Just as Hartsfield-Jackson International Airport prepares to open a gleaming new international terminal next year, its flagship carrier Delta Air Lines is cutting back on international routes.
It's unfortunate timing that Atlanta's Maynard H. Jackson International Terminal will open as international travel is on the decline, with Atlanta-based Delta trimming overseas routes amid high fuel prices and economic uncertainty.
Delta plans to discontinue several routes from Atlanta, including its route to Shanghai that garnered much attention when it launched with daily service in 2008. Since then, Delta has tried cutting back on the route and discontinued it in 2009. It then resumed the Atlanta-Shanghai route last year with just two flights a week, only to find that the route has still "performed poorly," according to Delta. That led to the decision to once again suspend the service as of Jan. 18.
The airline will also discontinue five other routes from Atlanta -- to Athens, Greece; Copenhagen, Denmark; Moscow; Prague; and Tel Aviv, Israel -- that it had earlier cut back to seasonal service but now will not resume next summer as previously planned.
The cuts are part of Delta's previously announced plan to cut its flight capacity by 2 percent next year, with much of the reduction concentrated in weak trans-Atlantic markets.
Delta said it will continue to fly to nearly 70 international destinations from Atlanta next summer and is "excited" about the new international terminal opening next year. The new terminal will "provide a great foundation for Delta's continued long-term international growth," Delta spokesman Trebor Banstetter said.

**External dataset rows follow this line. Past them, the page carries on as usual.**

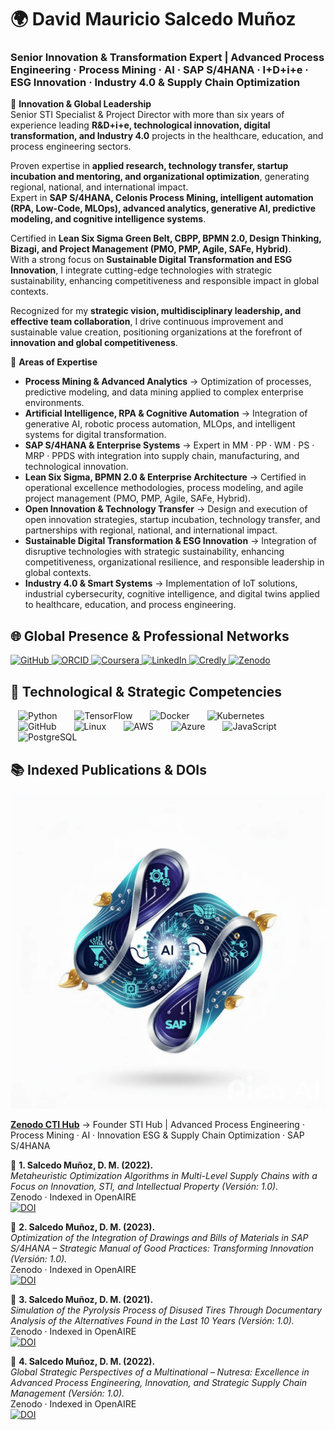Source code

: # 🌍 David Mauricio Salcedo Muñoz  
### Senior Innovation & Transformation Expert | Advanced Process Engineering · Process Mining · AI · SAP S/4HANA · I+D+i+e · ESG Innovation · Industry 4.0 & Supply Chain Optimization  

🔹 **Innovation & Global Leadership**  
Senior STI Specialist & Project Director with more than six years of experience leading **R&D+i+e, technological innovation, digital transformation, and Industry 4.0** projects in the healthcare, education, and process engineering sectors.  

Proven expertise in **applied research, technology transfer, startup incubation and mentoring, and organizational optimization**, generating regional, national, and international impact.  
Expert in **SAP S/4HANA, Celonis Process Mining, intelligent automation (RPA, Low-Code, MLOps), advanced analytics, generative AI, predictive modeling, and cognitive intelligence systems**.  

Certified in **Lean Six Sigma Green Belt, CBPP, BPMN 2.0, Design Thinking, Bizagi, and Project Management (PMO, PMP, Agile, SAFe, Hybrid)**.  
With a strong focus on **Sustainable Digital Transformation and ESG Innovation**, I integrate cutting-edge technologies with strategic sustainability, enhancing competitiveness and responsible impact in global contexts.  

Recognized for my **strategic vision, multidisciplinary leadership, and effective team collaboration**, I drive continuous improvement and sustainable value creation, positioning organizations at the forefront of **innovation and global competitiveness**.  


🔹 **Areas of Expertise**  
- **Process Mining & Advanced Analytics** → Optimization of processes, predictive modeling, and data mining applied to complex enterprise environments.  
- **Artificial Intelligence, RPA & Cognitive Automation** → Integration of generative AI, robotic process automation, MLOps, and intelligent systems for digital transformation.  
- **SAP S/4HANA & Enterprise Systems** → Expert in MM · PP · WM · PS · MRP · PPDS with integration into supply chain, manufacturing, and technological innovation.  
- **Lean Six Sigma, BPMN 2.0 & Enterprise Architecture** → Certified in operational excellence methodologies, process modeling, and agile project management (PMO, PMP, Agile, SAFe, Hybrid).  
- **Open Innovation & Technology Transfer** → Design and execution of open innovation strategies, startup incubation, technology transfer, and partnerships with regional, national, and international impact.  
- **Sustainable Digital Transformation & ESG Innovation** → Integration of disruptive technologies with strategic sustainability, enhancing competitiveness, organizational resilience, and responsible leadership in global contexts.  
- **Industry 4.0 & Smart Systems** → Implementation of IoT solutions, industrial cybersecurity, cognitive intelligence, and digital twins applied to healthcare, education, and process engineering.  

## 🌐 Global Presence & Professional Networks

<div align="left">
 <a href="https://github.com/dmsalcedom" target="_blank">
    <img src="https://cdn.simpleicons.org/github/181717" alt="GitHub" width="40" height="40">
  </a>
  <a href="https://orcid.org/0009-0004-8289-2432" target="_blank">
    <img src="https://cdn.simpleicons.org/orcid/A6CE39" alt="ORCID" width="40" height="40">
  </a>
 <a href="https://www.coursera.org/user/897e9a6b058fed73e715753d465de838" target="_blank">
    <img src="https://cdn.simpleicons.org/coursera/0056D2" alt="Coursera" width="40" height="40">
  </a>
  <a href="https://www.linkedin.com/in/dm-slcm06/" target="_blank">
    <img src="https://cdn-icons-png.flaticon.com/512/174/174857.png" alt="LinkedIn" width="40" height="40">
  </a>
<a href="https://www.credly.com/users/dmsalcedom" target="_blank">
    <img src="https://cdn.simpleicons.org/credly/FF6B00" alt="Credly" width="40" height="40">
  </a>
  <a href="https://zenodo.org/communities/sti-hub-ai-processmining-supplychain-esg/" target="_blank">
    <img src="https://cdn.simpleicons.org/zenodo/1682D4" alt="Zenodo" width="40" height="40">
  </a>
</div>

## 🚀 Technological & Strategic Competencies 

<div align="left">

  <!-- Skill Icons -->
<img src="https://skillicons.dev/icons?i=python" alt="Python" height="40" style="margin:0 12px;">
  <img src="https://skillicons.dev/icons?i=tensorflow" alt="TensorFlow" height="40" style="margin:0 12px;">
  <img src="https://skillicons.dev/icons?i=docker" alt="Docker" height="40" style="margin:0 12px;">
  <img src="https://skillicons.dev/icons?i=kubernetes" alt="Kubernetes" height="40" style="margin:0 12px;">
  <img src="https://skillicons.dev/icons?i=github" alt="GitHub" height="40" style="margin:0 12px;">
  <img src="https://skillicons.dev/icons?i=linux" alt="Linux" height="40" style="margin:0 12px;">
  <img src="https://skillicons.dev/icons?i=aws" alt="AWS" height="40" style="margin:0 12px;">
  <img src="https://skillicons.dev/icons?i=azure" alt="Azure" height="40" style="margin:0 12px;">
  <img src="https://skillicons.dev/icons?i=javascript" alt="JavaScript" height="40" style="margin:0 12px;">
<img src="https://skillicons.dev/icons?i=postgresql" alt="PostgreSQL" height="40" style="margin:0 12px;">
</div>

## 📚 Indexed Publications & DOIs  

![CTI Hub AI](https://github.com/dmsalcedom/dmsalcedom/raw/cecb7fe83afcdddabf29b229dcb926dede2d987f/Gemini_Generated_Image_cwuwowcwuwowcwuw%20(4)-pica.png)

**[Zenodo CTI Hub](https://zenodo.org/communities/sti-hub-ai-processmining-supplychain-esg/)** → Founder STI Hub | Advanced Process Engineering · Process Mining · AI · Innovation ESG & Supply Chain Optimization · SAP S/4HANA  

🔹 **1. Salcedo Muñoz, D. M. (2022).**  
*Metaheuristic Optimization Algorithms in Multi-Level Supply Chains with a Focus on Innovation, STI, and Intellectual Property (Versión: 1.0).*  
Zenodo · Indexed in OpenAIRE  
[![DOI](https://img.shields.io/badge/DOI-10.5281%2Fzenodo.16972934-blue)](https://doi.org/10.5281/zenodo.16972934)

🔹 **2. Salcedo Muñoz, D. M. (2023).**  
*Optimization of the Integration of Drawings and Bills of Materials in SAP S/4HANA – Strategic Manual of Good Practices: Transforming Innovation (Versión: 1.0).*  
Zenodo · Indexed in OpenAIRE  
[![DOI](https://img.shields.io/badge/DOI-10.5281%2Fzenodo.16956654-blue)](https://doi.org/10.5281/zenodo.16956654)

🔹 **3. Salcedo Muñoz, D. M. (2021).**  
*Simulation of the Pyrolysis Process of Disused Tires Through Documentary Analysis of the Alternatives Found in the Last 10 Years (Versión: 1.0).*  
Zenodo · Indexed in OpenAIRE  
[![DOI](https://img.shields.io/badge/DOI-10.5281%2Fzenodo.16971050-blue)](https://doi.org/10.5281/zenodo.16971050)

🔹 **4. Salcedo Muñoz, D. M. (2022).**  
*Global Strategic Perspectives of a Multinational – Nutresa: Excellence in Advanced Process Engineering, Innovation, and Strategic Supply Chain Management (Versión: 1.0).*  
Zenodo · Indexed in OpenAIRE  
[![DOI](https://img.shields.io/badge/DOI-10.5281%2Fzenodo.17109807-blue)](https://doi.org/10.5281/zenodo.17109807)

Hartsfield-Jackson General Manager Louis Miller said in a written statement that the international terminal is for expected "international growth for the Atlanta region over the next two decades," and airport management is confident Delta will grow in the future.
The airline also said travelers will still be able to reach all the cities by connecting through other hubs or on Delta's partner carriers, and it will assist passengers on the discontinued routes.
"We're hopeful that we'll be able to resume service in the future," Banstetter said in a written statement, "and we'll continue to look for opportunities to begin successful new international service from Atlanta in the future."
Several seasonal routes from New York will also be cut by Delta, including routes to Manchester, U.K.; Budapest, Hungary; and Berlin.
Meanwhile, Delta plans to start a new seasonal international route from Detroit to Paris next summer, and it is taking over a Seattle-Paris route previously operated by its joint venture partner Air France.